Irrational emotions are real

Irrational emotions are real to you and you have to deal with them.

That’s why meditation is good. It allows you to catch yourself and you can observe that thought instead of letting it control you. It helps you lessen the pull that thought has.

You can’t get rid of it but you can deal with it. Goal is to handle it and not let it stop you from doing things, taking risks.

@1:02:30 – Relationships are the meaning of life, and most guys suck at them

Harvard study linked cultures with most happiness / life satisfaction are those with strongest relationships in community. Relationships, not health, diet, exercise, level stress, nope, relationships. It’s pretty fucking interesting. All the health benefits of relationships are unseen I think and unnoticed largely I think, that might be why we don’t put a priority on them.

@1:04:00 – Rescheduled a date with the nurse and might have blown it.

Last Thursday I made a date to go to salsa class with cute nurse I was seeing. This would have been our 3rd date.

I canceled on Tuesday because I wanted to hang out with a friend before he went back to England and I thought she might be able to go out another day. Wrong.

She was busy those other days, out of the city, then worked all weekend. Thursday was her only free day and she was going to hang out with me, but I fucked up. FUCK!

I didn’t bring her with me because I didn’t want to introduce friends yet.
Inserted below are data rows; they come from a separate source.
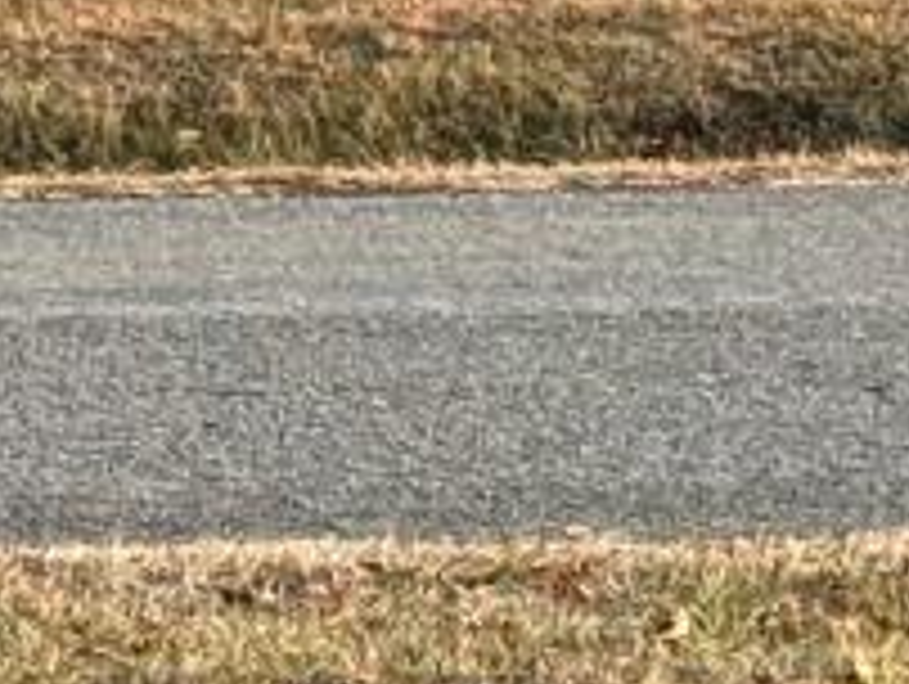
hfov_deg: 5.3
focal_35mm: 356
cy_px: 97
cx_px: -1458
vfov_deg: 4.2
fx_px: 9360
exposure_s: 1/792
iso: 64
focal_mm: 6.86
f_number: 1.78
And my friends are younger, she’s like 32 so I was worried she wouldn’t have fun which was just stupid. My friends are cool, why wouldn’t she like them? And if she doesn’t, she has bad taste, wtf.

Tucker’s default is always action. My default is to hesitate, withdraw, tip-top. I suck.
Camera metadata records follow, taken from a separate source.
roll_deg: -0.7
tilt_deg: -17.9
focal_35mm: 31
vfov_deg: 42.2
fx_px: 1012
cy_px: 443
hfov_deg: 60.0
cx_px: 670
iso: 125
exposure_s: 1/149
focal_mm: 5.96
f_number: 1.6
“You are taking responsibility for her to have a good time and to enjoy herself. That’s not really up to you.” – Charlie

This goes back to the unconfident arrogant thing that we have talked about in past episodes.

@1:06:30 – Wearing different social masks with different groups of people

I think this was another reason unconsciously why I didn’t want to (and still don’t want to) mix girls I am dating with friends I have because I act differently or wear different social masks with each group and I feel like something will go wrong (but I have no idea what) and I’ll lose one or the other or look stupid or incongruent, I don’t know.

Charlie referenced a great Jim Gaffigan bit that directly hit on what I was talking about:
“It’s so stressful introducing groups of friends to each other…. ‘OK so my friends don’t know I speak Spanish, so if you could not let them know.’”

@End – “There’s a difference between looking pathetic and being honest about who and what you are and presenting your best side but being honest about the things that aren’t good.”

I still have trouble with this because deep down I have a fear of being vulnerable, showing a woman who I really am, and her just being totally uninterested or turned off and she’ll leave.

There’s this quote from Daring Greatly about what vulnerability is like: It’s “being naked onstage and hoping for applause rather than laughter.”

Right now, I am just expecting laughter. I can’t see a situation where I tell her about Helping Joe or I show her my place and she doesn’t laugh or is turned off or unattracted to me.

Or it could be that I’m just really insecure about who I am and embarrassed about things like, oh I live on a mattress on the floor OR oh I’m a podcast 1x a week where I get help because I suck with women.